068
2017

intimac(it)y

by Carmen Martens from Faculty of Architecture and Arts of Hasselt University, Belgium
Tutored by: Maria Segantini (C+S Architects)

Author comments:

People create environments according to their goals,but how can public spaces influence intimate experiences of its users?INTIMAC(IT)Y investigates the influence of our built environment on people’s feeling of intimacy.A conducted masterthesis functions for understanding the concept of intimacy.The first part defines the interrelationship between intimacy and public spaces.It is argued that intimacy is not a relational, but a situational concept(Schutz, 1964).The second part summarizes an ethnographical research study in London and Brussels.These results show the impact of visible and non-visible boundaries regarding intimacy and the influence on both users and the architecture.The masterproject illustrates a graphical design analysis on the topic.It finds itself in the middle of the canal zone of Brussels.The project, seemingly unconnected to anything else,creates a city within the city.The hidden entrance functions as a moment of escape from hectic daily life,to get people in the mood for something undiscovered.Every major city in Europe has one or more open air pools,the capital of Europe has none.INTIMAC(IT)Y therefore houses different waterrecreation facilities.This large-scale sculpture represents our metropolitan region,which now has become the functional unit in our environment(Lynch, 1960).Experimenting with public bathing allow us to put ourselves in a position in which we cannot hide.As Erving Goffman(1990)argued,we continuously try to impact what impression we give to others,not least through the kind of situation we allow ourselves to be encountered in.

Tutor comments:

Studio Future Heritage is an International Design Studio in which the students were focusing on the site of the Canal in Brussels.The Studio explored the notion of heritage and identity within the context of the city of Brussels, through the research explorations of the site liminal to the Canal in the aim to finding moments of accumulation for perspective transformations.The design methodology aimed to overlap physical explorations, economic and social data, historical transformations, climatic and geographic features to trace a map of potentials for the site, which became the backbone for each student’s design intervention.

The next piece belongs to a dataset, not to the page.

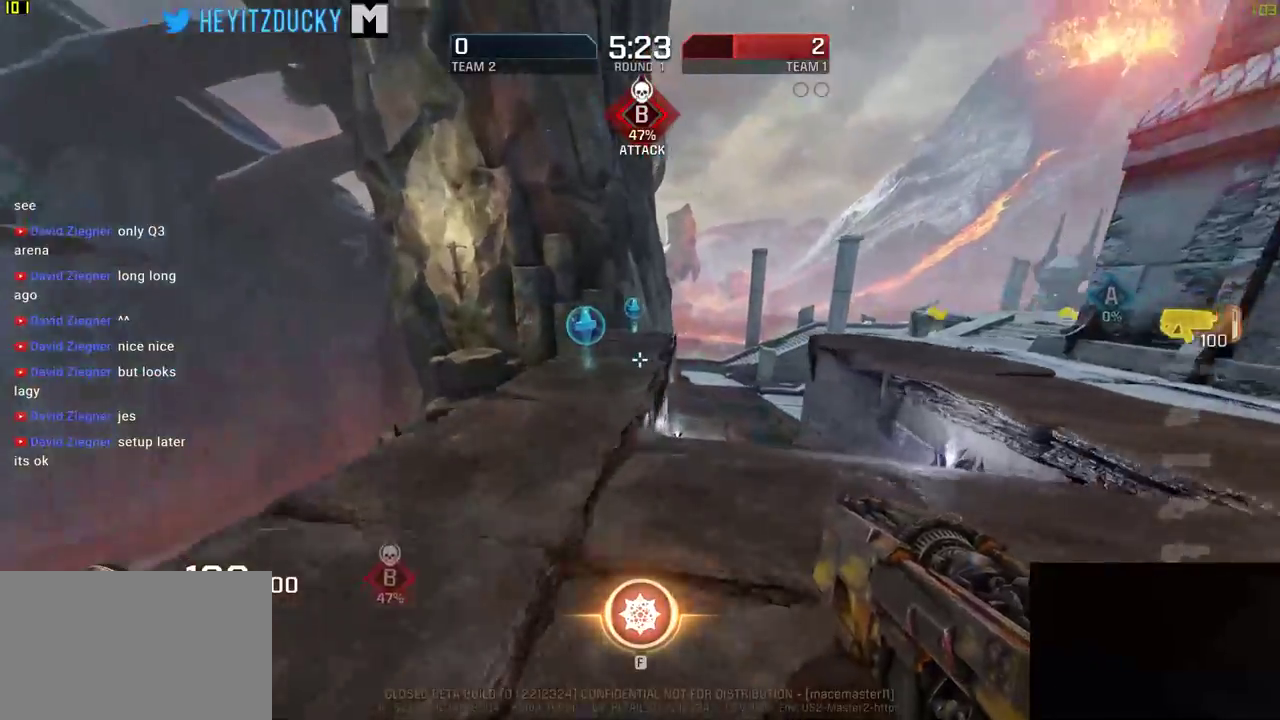
{"keys": ["w"], "mouse": [], "events": [[50, "a", "up"]]}
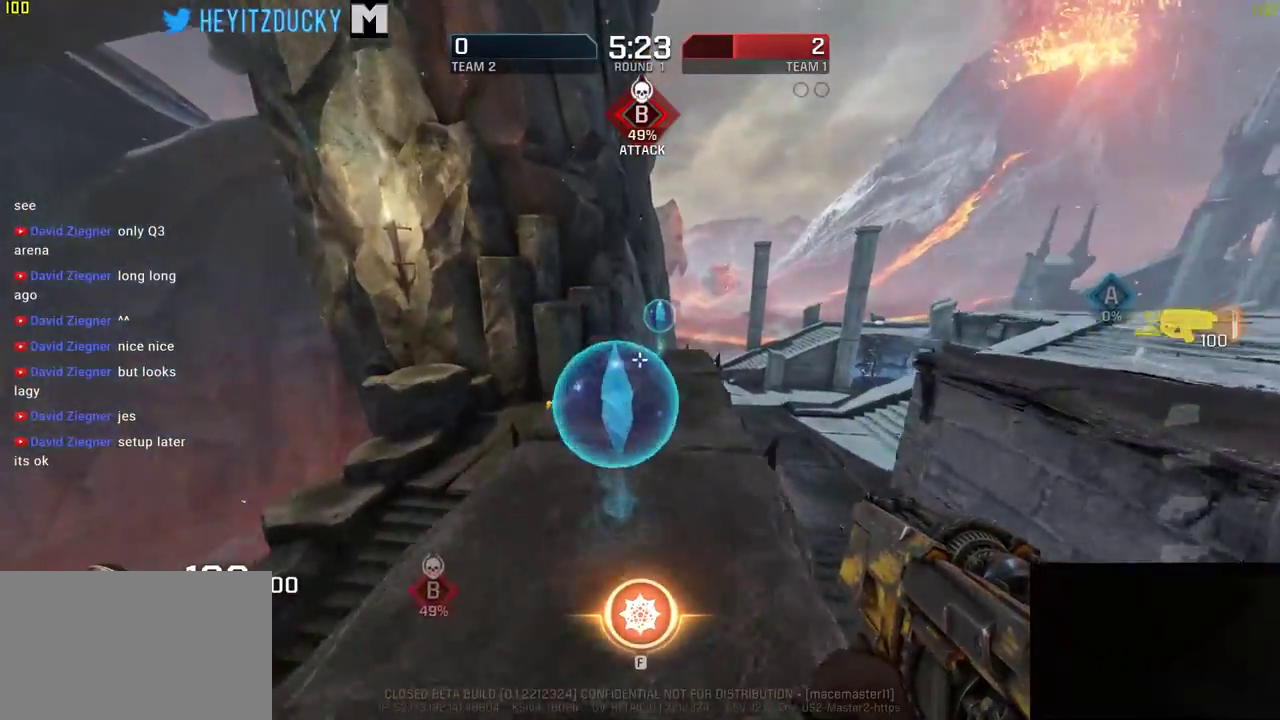
{"keys": ["a", "w"], "mouse": [], "events": [[500, "a", "down"]]}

Carmen’s project creates an urban intimate place, on the threshold between the earth and water. Water is investigated as a tool to redefine the identity of the place in several ways: it is programatic as the building is an infrastructure for leisure; it is heritage as a space as the building/infrastructure is detatched from the sides of the Canal as a big boat navigating on the water; it is confirming the identity of the place through the use of materiality: copper becomes a ‘weathering’ material, able to change its features and reaction to light, in a similar way as water is a never-ending transformable scape. Water is also used as a more domestic and intimate space in relationship with the body within the thermal baths.

The projects is powerful in using water to cross-section scales: from urban, to architecture with its programme and materiality, to the bodies of the people who will be using the space.